Pesquisadores do Centro de Estudos Avançados em Economia Aplicada (Cepea/Esalq-USP) afirmam que ainda “não há indícios claros de queda nos preços internos exclusivamente em função da medida tarifária”, mas alertam que a taxa extra deve “impactar a competitividade do café brasileiro, os preços ao consumidor norte-americano e a formulação dos blends tradicionais, que utilizam os grãos do Brasil como base sensorial e de equilíbrio.”

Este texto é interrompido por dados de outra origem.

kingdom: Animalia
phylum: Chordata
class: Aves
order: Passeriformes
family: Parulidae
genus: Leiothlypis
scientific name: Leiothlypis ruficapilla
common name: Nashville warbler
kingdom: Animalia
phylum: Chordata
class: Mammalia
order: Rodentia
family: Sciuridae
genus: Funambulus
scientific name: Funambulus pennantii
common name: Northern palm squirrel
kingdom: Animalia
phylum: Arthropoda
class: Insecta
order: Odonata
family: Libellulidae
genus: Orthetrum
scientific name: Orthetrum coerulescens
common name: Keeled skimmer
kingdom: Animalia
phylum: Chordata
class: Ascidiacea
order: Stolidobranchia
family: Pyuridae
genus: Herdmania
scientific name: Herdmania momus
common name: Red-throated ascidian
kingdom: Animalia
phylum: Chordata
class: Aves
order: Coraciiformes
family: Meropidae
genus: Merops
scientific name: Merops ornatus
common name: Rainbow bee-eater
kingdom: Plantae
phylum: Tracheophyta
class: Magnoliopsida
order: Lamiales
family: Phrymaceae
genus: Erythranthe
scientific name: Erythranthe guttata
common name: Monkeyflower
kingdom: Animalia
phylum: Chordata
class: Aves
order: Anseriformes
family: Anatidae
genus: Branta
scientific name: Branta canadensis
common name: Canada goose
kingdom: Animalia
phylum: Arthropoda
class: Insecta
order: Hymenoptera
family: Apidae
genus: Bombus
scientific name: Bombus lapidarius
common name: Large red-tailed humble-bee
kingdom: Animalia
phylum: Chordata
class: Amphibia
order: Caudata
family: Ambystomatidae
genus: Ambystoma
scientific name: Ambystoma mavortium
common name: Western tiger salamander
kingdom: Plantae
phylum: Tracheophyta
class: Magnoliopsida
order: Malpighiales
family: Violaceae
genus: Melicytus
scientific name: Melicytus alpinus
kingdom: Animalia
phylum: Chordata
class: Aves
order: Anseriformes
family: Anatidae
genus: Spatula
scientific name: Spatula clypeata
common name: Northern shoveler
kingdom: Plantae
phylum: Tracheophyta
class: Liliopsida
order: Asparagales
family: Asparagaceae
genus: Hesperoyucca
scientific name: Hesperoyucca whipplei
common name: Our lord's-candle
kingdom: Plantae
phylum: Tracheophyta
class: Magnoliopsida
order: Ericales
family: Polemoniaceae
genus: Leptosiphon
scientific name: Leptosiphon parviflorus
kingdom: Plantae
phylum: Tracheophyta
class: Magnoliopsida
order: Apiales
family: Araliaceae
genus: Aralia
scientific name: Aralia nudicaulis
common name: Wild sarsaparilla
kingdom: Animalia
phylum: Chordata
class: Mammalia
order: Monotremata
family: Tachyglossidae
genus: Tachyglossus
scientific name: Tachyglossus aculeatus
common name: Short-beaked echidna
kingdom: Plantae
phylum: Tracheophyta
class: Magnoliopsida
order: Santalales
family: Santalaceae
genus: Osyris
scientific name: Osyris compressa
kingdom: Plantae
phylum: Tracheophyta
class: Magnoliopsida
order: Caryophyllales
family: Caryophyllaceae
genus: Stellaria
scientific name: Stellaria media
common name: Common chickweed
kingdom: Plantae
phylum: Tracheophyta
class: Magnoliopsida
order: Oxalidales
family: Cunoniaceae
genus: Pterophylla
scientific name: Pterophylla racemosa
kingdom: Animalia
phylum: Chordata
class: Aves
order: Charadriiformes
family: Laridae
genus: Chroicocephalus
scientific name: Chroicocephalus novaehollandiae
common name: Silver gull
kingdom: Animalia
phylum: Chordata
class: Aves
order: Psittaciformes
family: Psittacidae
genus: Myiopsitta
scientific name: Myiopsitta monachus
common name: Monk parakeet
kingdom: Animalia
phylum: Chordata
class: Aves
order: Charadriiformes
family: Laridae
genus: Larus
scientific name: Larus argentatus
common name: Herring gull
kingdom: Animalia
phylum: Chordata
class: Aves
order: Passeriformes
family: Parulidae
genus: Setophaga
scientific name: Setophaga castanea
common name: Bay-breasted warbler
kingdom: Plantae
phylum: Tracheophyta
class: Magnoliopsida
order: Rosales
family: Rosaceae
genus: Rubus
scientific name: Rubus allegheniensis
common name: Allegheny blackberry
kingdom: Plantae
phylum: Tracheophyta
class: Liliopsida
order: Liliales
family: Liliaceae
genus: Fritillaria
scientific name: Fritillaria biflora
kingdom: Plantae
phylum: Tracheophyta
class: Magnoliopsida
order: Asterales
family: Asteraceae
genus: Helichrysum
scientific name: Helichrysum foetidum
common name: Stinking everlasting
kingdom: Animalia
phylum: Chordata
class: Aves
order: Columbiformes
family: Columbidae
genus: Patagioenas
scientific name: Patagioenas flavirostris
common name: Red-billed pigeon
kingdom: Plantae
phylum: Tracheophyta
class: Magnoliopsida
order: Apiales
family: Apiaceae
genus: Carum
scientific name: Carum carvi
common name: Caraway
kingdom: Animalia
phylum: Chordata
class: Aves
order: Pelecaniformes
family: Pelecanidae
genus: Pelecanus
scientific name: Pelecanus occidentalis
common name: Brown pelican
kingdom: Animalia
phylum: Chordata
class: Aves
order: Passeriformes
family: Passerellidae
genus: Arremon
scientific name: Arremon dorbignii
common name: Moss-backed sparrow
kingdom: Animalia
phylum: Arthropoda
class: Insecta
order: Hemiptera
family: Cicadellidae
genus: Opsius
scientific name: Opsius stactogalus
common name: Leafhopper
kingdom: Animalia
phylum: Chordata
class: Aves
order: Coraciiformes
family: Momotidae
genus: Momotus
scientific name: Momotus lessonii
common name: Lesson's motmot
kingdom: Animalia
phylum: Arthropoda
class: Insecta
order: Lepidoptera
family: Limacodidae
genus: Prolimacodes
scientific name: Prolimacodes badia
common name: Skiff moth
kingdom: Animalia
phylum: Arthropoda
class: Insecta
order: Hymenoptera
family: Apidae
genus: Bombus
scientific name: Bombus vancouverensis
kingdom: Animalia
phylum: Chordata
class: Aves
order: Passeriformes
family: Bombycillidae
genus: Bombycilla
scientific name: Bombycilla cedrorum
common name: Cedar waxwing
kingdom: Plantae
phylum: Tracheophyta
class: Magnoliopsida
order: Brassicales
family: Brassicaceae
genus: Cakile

O Conselho dos Exportadores de Café do Brasil (Cecafé) disse em nota que “seguirá em tratativas com seus pares norte-americanos para incluir o café brasileiro na lista de exceções elaborada pelo governo dos EUA.”
Os Estados Unidos são o principal destino do café do Brasil. Em 2024, o país respondeu por cerca de 23% de todo o café comprado pelos americanos, segundo a Comissão de Comércio Internacional dos Estados Unidos (USITC).
A Colômbia, principal concorrente no café arábica, ficou fora da nova tarifação. Já o Vietnã, que exporta principalmente café robusta, negocia uma taxa reduzida de 20% — abaixo dos 46% previstos inicialmente.
Com o aumento de custos, o Brasil deve buscar novos compradores para parte da produção. O setor teme reflexos na geração de emprego, na logística e no escoamento de grãos já destinados ao mercado norte-americano.